* WORK REQUIRED *
Every line of the listing below should come back exactly as written, with no images.

=======

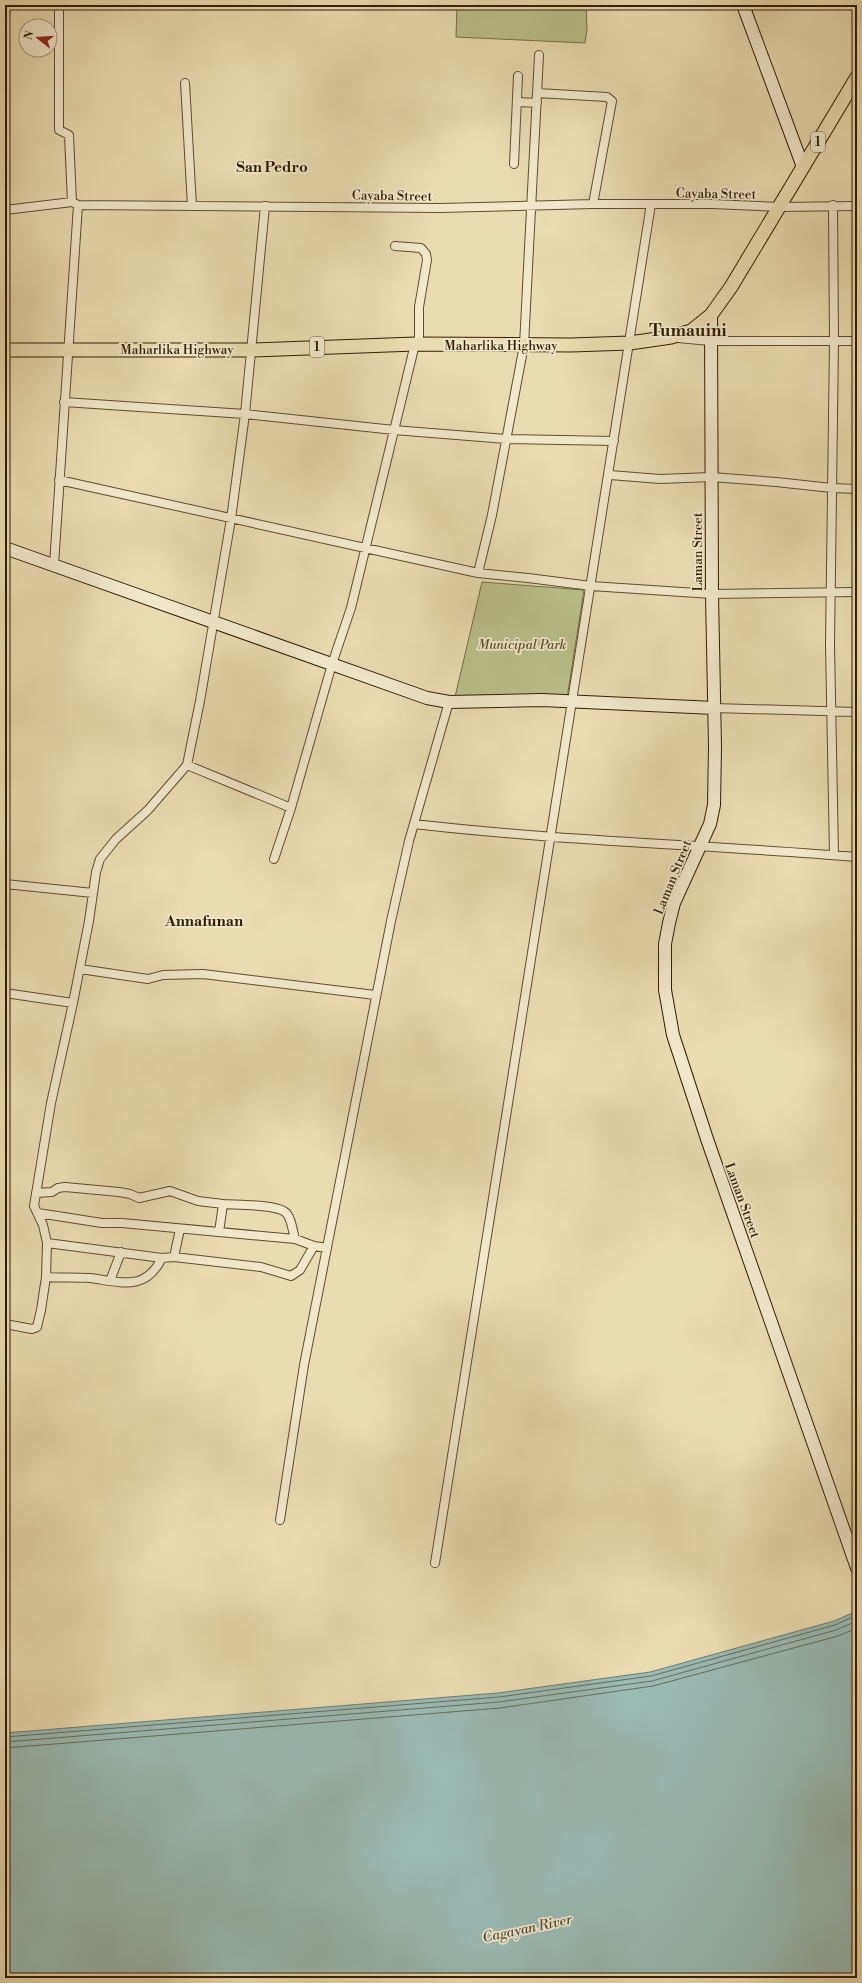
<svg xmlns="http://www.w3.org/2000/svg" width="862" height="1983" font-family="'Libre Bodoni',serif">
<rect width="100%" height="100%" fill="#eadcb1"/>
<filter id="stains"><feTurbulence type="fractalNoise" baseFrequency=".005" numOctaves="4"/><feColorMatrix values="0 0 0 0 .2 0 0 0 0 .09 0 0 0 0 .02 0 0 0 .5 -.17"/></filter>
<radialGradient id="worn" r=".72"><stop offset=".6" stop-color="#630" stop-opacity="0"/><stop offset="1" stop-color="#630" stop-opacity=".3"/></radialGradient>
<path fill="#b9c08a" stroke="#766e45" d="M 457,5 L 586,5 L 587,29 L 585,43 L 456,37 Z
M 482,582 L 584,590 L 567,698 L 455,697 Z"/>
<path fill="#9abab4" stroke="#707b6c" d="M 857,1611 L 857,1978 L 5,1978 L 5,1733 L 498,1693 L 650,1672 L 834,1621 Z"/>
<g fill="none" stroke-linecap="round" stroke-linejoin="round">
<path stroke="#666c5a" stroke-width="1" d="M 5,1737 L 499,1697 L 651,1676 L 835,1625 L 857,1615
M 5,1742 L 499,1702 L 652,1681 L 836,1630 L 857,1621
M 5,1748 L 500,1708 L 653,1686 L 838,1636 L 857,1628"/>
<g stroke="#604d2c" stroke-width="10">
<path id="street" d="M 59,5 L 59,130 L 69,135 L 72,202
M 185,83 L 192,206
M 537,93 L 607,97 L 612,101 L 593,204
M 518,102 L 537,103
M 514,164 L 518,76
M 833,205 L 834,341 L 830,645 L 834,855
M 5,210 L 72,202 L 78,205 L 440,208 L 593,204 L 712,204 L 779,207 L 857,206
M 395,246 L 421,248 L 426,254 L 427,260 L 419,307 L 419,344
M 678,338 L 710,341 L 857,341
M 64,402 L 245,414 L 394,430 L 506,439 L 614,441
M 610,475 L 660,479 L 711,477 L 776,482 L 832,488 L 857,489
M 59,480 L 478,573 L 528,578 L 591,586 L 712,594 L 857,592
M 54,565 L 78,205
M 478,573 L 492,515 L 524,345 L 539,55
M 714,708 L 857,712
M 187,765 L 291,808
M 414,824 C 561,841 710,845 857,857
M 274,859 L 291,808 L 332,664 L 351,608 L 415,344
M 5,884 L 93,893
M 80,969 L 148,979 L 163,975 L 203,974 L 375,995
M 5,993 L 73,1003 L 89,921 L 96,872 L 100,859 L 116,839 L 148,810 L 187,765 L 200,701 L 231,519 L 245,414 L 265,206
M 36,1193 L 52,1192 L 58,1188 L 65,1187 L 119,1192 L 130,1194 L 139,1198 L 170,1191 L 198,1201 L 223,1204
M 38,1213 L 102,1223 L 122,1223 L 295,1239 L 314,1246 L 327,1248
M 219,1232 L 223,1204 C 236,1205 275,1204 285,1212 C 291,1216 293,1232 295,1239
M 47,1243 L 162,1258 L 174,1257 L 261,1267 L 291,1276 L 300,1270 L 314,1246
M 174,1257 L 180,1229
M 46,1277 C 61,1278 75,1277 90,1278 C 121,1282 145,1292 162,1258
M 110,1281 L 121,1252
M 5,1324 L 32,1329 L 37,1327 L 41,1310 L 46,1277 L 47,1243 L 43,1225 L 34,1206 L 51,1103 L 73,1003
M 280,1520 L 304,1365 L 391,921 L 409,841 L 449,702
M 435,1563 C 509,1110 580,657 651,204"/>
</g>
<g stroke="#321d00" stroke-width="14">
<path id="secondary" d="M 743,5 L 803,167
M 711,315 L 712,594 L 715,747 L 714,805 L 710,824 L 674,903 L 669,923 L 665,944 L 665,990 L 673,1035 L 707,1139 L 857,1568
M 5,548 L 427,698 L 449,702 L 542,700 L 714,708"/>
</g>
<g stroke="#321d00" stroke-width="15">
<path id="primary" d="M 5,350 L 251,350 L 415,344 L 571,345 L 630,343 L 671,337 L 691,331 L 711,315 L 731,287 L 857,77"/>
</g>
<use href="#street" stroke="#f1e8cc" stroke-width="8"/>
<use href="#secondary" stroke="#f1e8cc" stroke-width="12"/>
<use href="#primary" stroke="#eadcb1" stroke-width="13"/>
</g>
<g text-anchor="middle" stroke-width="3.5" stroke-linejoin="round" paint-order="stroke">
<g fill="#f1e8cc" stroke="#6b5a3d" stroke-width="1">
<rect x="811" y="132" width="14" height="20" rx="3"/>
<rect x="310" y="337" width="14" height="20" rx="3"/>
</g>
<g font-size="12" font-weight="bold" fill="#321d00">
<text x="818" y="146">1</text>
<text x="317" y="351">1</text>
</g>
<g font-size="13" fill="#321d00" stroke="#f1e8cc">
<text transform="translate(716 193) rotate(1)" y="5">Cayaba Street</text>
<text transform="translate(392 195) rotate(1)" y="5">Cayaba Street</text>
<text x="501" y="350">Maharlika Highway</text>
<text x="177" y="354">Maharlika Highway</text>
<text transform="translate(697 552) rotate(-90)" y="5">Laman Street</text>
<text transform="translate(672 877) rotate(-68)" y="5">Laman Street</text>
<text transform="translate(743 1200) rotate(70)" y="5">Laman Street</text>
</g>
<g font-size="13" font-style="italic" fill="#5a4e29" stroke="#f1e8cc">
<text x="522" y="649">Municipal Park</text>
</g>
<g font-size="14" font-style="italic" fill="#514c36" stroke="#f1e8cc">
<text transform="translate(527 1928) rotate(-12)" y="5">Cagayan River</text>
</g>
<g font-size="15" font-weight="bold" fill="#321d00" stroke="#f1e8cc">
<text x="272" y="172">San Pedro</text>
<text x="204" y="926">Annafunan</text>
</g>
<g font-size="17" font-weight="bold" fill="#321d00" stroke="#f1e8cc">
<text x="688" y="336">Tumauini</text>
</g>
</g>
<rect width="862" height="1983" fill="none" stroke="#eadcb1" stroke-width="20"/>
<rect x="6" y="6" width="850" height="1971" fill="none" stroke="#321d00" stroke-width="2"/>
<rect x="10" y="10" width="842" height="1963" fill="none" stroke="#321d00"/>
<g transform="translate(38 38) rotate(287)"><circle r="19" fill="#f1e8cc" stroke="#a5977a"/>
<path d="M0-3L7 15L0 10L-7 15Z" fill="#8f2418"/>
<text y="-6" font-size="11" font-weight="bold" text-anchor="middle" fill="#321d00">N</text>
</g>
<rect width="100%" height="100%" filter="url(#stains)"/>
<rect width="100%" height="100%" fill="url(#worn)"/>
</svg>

=======

* TASK RESPONSE *
<svg xmlns="http://www.w3.org/2000/svg" width="862" height="1983" font-family="'Libre Bodoni',serif">
<rect width="100%" height="100%" fill="#eadcb1"/>
<filter id="stains"><feTurbulence type="fractalNoise" baseFrequency=".005" numOctaves="4"/><feColorMatrix values="0 0 0 0 .2 0 0 0 0 .09 0 0 0 0 .02 0 0 0 .5 -.17"/></filter>
<radialGradient id="worn" r=".72"><stop offset=".6" stop-color="#630" stop-opacity="0"/><stop offset="1" stop-color="#630" stop-opacity=".3"/></radialGradient>
<path fill="#b9c08a" stroke="#766e45" d="M 457,5 L 586,5 L 587,29 L 585,43 L 456,37 Z
M 482,582 L 584,590 L 567,698 L 455,697 Z"/>
<path fill="#9abab4" stroke="#707b6c" d="M 857,1611 L 857,1978 L 5,1978 L 5,1733 L 498,1693 L 650,1672 L 834,1621 Z"/>
<g fill="none" stroke-linecap="round" stroke-linejoin="round">
<path stroke="#666c5a" stroke-width="1" d="M 5,1737 L 499,1697 L 651,1676 L 835,1625 L 857,1615
M 5,1742 L 499,1702 L 652,1681 L 836,1630 L 857,1621
M 5,1748 L 500,1708 L 653,1686 L 838,1636 L 857,1628"/>
<g stroke="#604d2c" stroke-width="10">
<path id="street" d="M 59,5 L 59,130 L 69,135 L 72,202
M 185,83 L 192,206
M 537,93 L 607,97 L 612,101 L 593,204
M 518,102 L 537,103
M 514,164 L 518,76
M 833,205 L 834,341 L 830,645 L 834,855
M 5,210 L 72,202 L 78,205 L 440,208 L 593,204 L 712,204 L 779,207 L 857,206
M 395,246 L 421,248 L 426,254 L 427,260 L 419,307 L 419,344
M 678,338 L 710,341 L 857,341
M 64,402 L 245,414 L 394,430 L 506,439 L 614,441
M 610,475 L 660,479 L 711,477 L 776,482 L 832,488 L 857,489
M 59,480 L 478,573 L 528,578 L 591,586 L 712,594 L 857,592
M 54,565 L 78,205
M 478,573 L 492,515 L 524,345 L 539,55
M 714,708 L 857,712
M 187,765 L 291,808
M 414,824 C 561,841 710,845 857,857
M 274,859 L 291,808 L 332,664 L 351,608 L 415,344
M 5,884 L 93,893
M 80,969 L 148,979 L 163,975 L 203,974 L 375,995
M 5,993 L 73,1003 L 89,921 L 96,872 L 100,859 L 116,839 L 148,810 L 187,765 L 200,701 L 231,519 L 245,414 L 265,206
M 36,1193 L 52,1192 L 58,1188 L 65,1187 L 119,1192 L 130,1194 L 139,1198 L 170,1191 L 198,1201 L 223,1204
M 38,1213 L 102,1223 L 122,1223 L 295,1239 L 314,1246 L 327,1248
M 219,1232 L 223,1204 C 236,1205 275,1204 285,1212 C 291,1216 293,1232 295,1239
M 47,1243 L 162,1258 L 174,1257 L 261,1267 L 291,1276 L 300,1270 L 314,1246
M 174,1257 L 180,1229
M 46,1277 C 61,1278 75,1277 90,1278 C 121,1282 145,1292 162,1258
M 110,1281 L 121,1252
M 5,1324 L 32,1329 L 37,1327 L 41,1310 L 46,1277 L 47,1243 L 43,1225 L 34,1206 L 51,1103 L 73,1003
M 280,1520 L 304,1365 L 391,921 L 409,841 L 449,702
M 435,1563 C 509,1110 580,657 651,204"/>
</g>
<g stroke="#321d00" stroke-width="14">
<path id="secondary" d="M 743,5 L 803,167
M 711,315 L 712,594 L 715,747 L 714,805 L 710,824 L 674,903 L 669,923 L 665,944 L 665,990 L 673,1035 L 707,1139 L 857,1568
M 5,548 L 427,698 L 449,702 L 542,700 L 714,708"/>
</g>
<g stroke="#321d00" stroke-width="15">
<path id="primary" d="M 5,350 L 251,350 L 415,344 L 571,345 L 630,343 L 671,337 L 691,331 L 711,315 L 731,287 L 857,77"/>
</g>
<use href="#street" stroke="#f1e8cc" stroke-width="8"/>
<use href="#secondary" stroke="#f1e8cc" stroke-width="12"/>
<use href="#primary" stroke="#eadcb1" stroke-width="13"/>
</g>
<g text-anchor="middle" stroke-width="3.5" stroke-linejoin="round" paint-order="stroke">
<g fill="#f1e8cc" stroke="#6b5a3d" stroke-width="1">
<rect x="811" y="132" width="14" height="20" rx="3"/>
<rect x="310" y="337" width="14" height="20" rx="3"/>
</g>
<g font-size="12" font-weight="bold" fill="#321d00">
<text x="818" y="146">1</text>
<text x="317" y="351">1</text>
</g>
<g font-size="13" fill="#321d00" stroke="#f1e8cc">
<text transform="translate(716 193) rotate(1)" y="5">Cayaba Street</text>
<text transform="translate(392 195) rotate(1)" y="5">Cayaba Street</text>
<text x="501" y="350">Maharlika Highway</text>
<text x="177" y="354">Maharlika Highway</text>
<text transform="translate(697 552) rotate(-90)" y="5">Laman Street</text>
<text transform="translate(672 877) rotate(-68)" y="5">Laman Street</text>
<text transform="translate(743 1200) rotate(70)" y="5">Laman Street</text>
</g>
<g font-size="13" font-style="italic" fill="#5a4e29" stroke="#f1e8cc">
<text x="522" y="649">Municipal Park</text>
</g>
<g font-size="14" font-style="italic" fill="#514c36" stroke="#f1e8cc">
<text transform="translate(527 1928) rotate(-12)" y="5">Cagayan River</text>
</g>
<g font-size="15" font-weight="bold" fill="#321d00" stroke="#f1e8cc">
<text x="272" y="172">San Pedro</text>
<text x="204" y="926">Annafunan</text>
</g>
<g font-size="17" font-weight="bold" fill="#321d00" stroke="#f1e8cc">
<text x="688" y="336">Tumauini</text>
</g>
</g>
<rect width="862" height="1983" fill="none" stroke="#eadcb1" stroke-width="20"/>
<rect x="6" y="6" width="850" height="1971" fill="none" stroke="#321d00" stroke-width="2"/>
<rect x="10" y="10" width="842" height="1963" fill="none" stroke="#321d00"/>
<g transform="translate(38 38) rotate(287)"><circle r="19" fill="#f1e8cc" stroke="#a5977a"/>
<path d="M0-3L7 15L0 10L-7 15Z" fill="#8f2418"/>
<text y="-6" font-size="11" font-weight="bold" text-anchor="middle" fill="#321d00">N</text>
</g>
<rect width="100%" height="100%" filter="url(#stains)"/>
<rect width="100%" height="100%" fill="url(#worn)"/>
</svg>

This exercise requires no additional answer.